Several dozen leading experts in substance abuse prevention, treatment, and public health are urging legislators not to raid the earmarked revenues to cover budget shortfalls. The earmarked funds provide needed resources for substance abuse prevention and treatment programming, drug education for youth and adults, community health care services, academic research, and evaluation.  The impacts of the new law are supposed to be robustly evaluated by the state, to ensure the legislature has solid data for future decisions about marijuana.

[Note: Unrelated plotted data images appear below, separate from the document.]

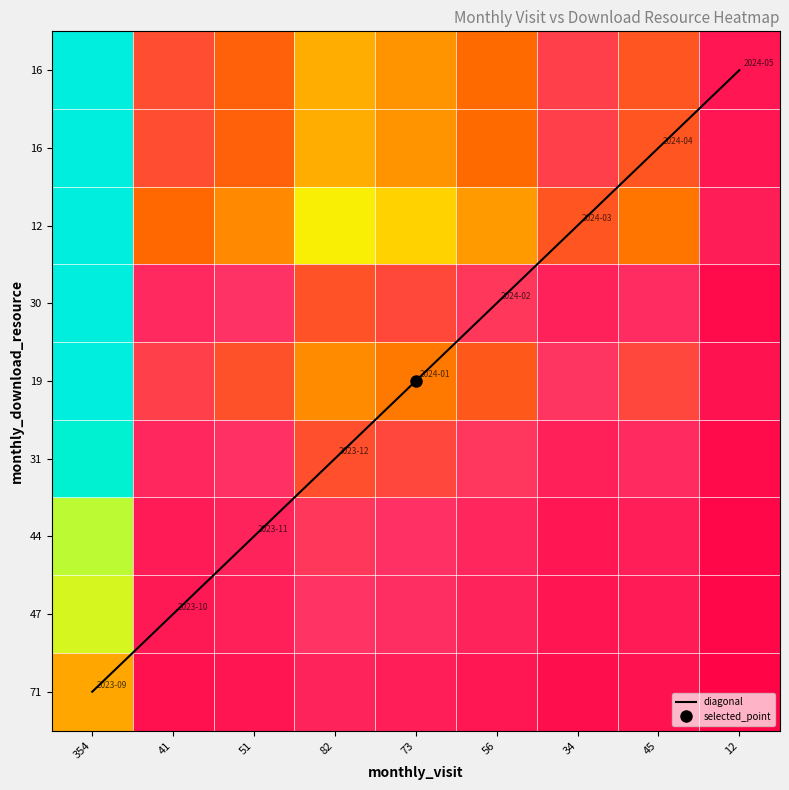

Which label corresponds to the largest value in the chart?

354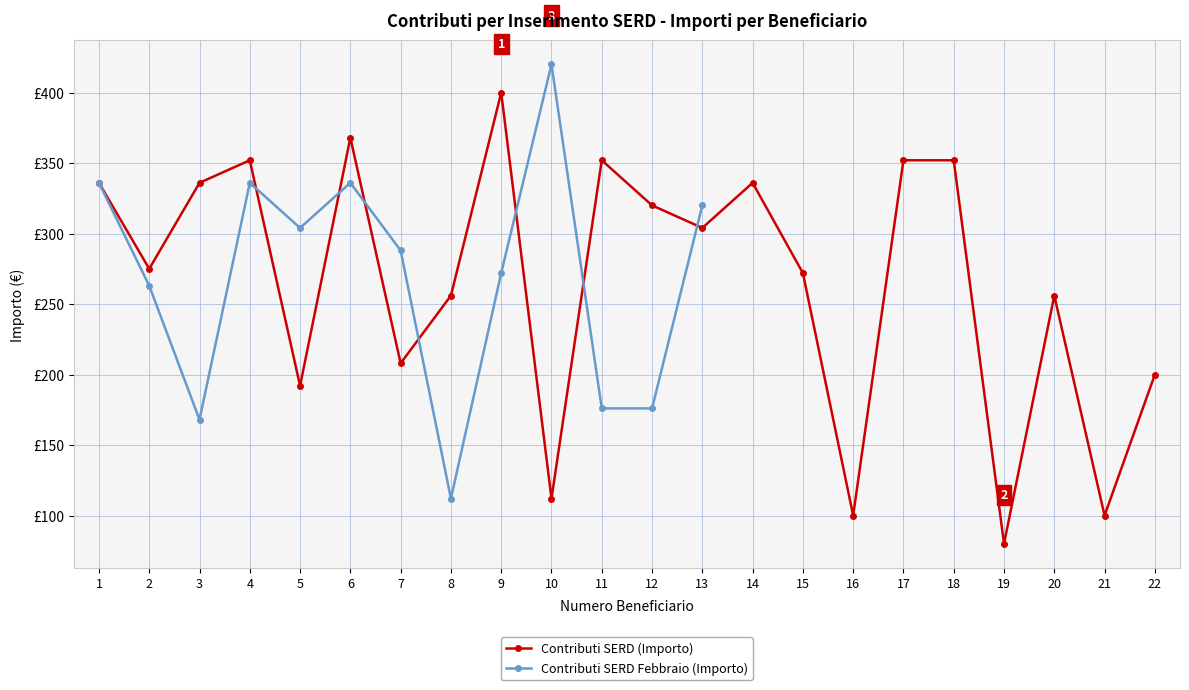

Which label corresponds to the largest value in the chart?

9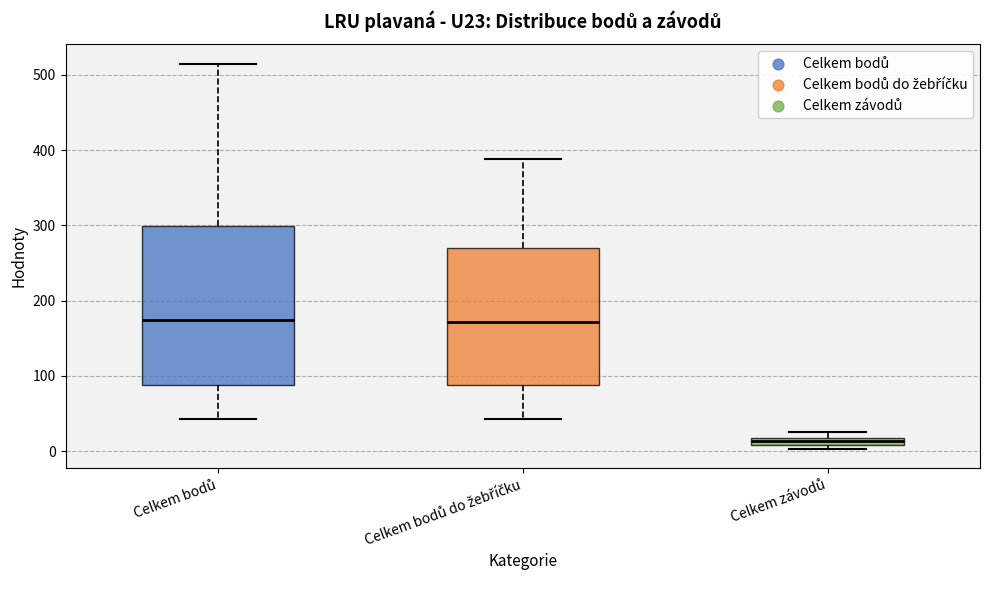

Where is the lower edge of the box for Celkem závodů on the y-axis? The values are not printed on the chart, so give them approximately, as read against the axis.

10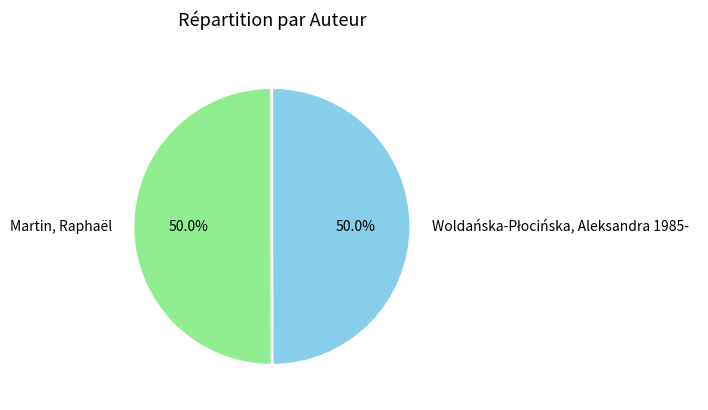

Count the number of slices in the pie.

2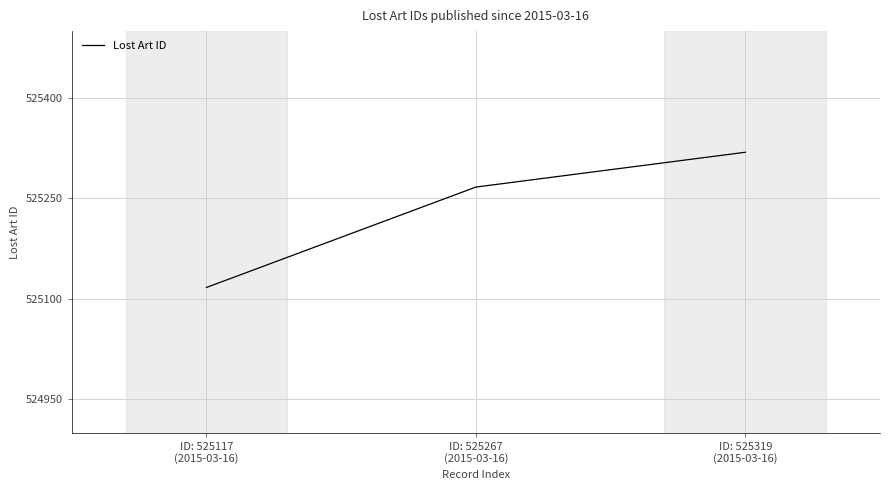

List the labels in order of value, largest first.

ID: 525319
(2015-03-16), ID: 525267
(2015-03-16), ID: 525117
(2015-03-16)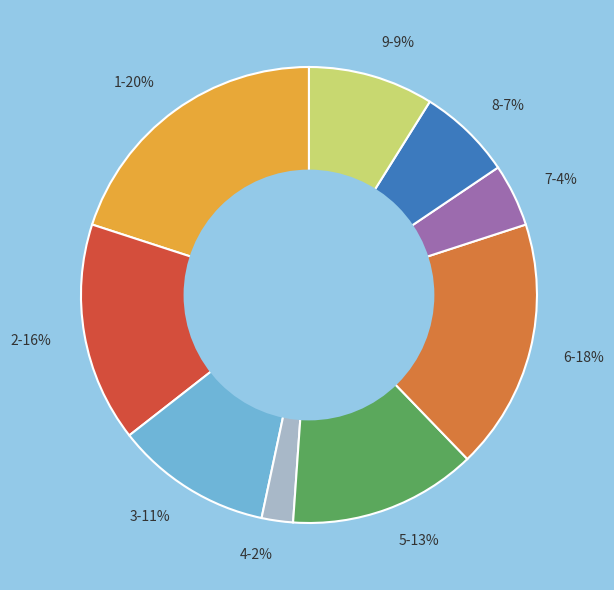

To the nearest percent, what portion does 7 represent?

4%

The legislature already has passed a bill (SB 5052) that folds medical marijuana – which had been approved by voter initiative in 1998 – into the state’s new marijuana system established by I-502. The measure enables medical marijuana patients to purchase medical-grade products at legal marijuana stores and to participate in small cooperative grows of up to four patients. Patients who join a new voluntary registry will be allowed to possess three times as much marijuana as is allowed under 502 and can grow up to six plants at home; those who don’t join the registry can grow up to four plants. The ACLU-WA supported the idea of creating a single legal marijuana system, though we preferred a more patient-friendly bill proposed by Sen. Jeanne Kohl-Welles.


Protecting Patients and Providers ( HB 1787, SB 5770): Increasing numbers of health systems in Washington are governed by religious doctrine that prohibits or limits the information, referrals, and services a health provider may provide to a patient. The ACLU-WA supports legislation to protect the patient-provider relationship, to ensure access to lawful, medically appropriate services. Unfortunately, the bill did not receive a hearing.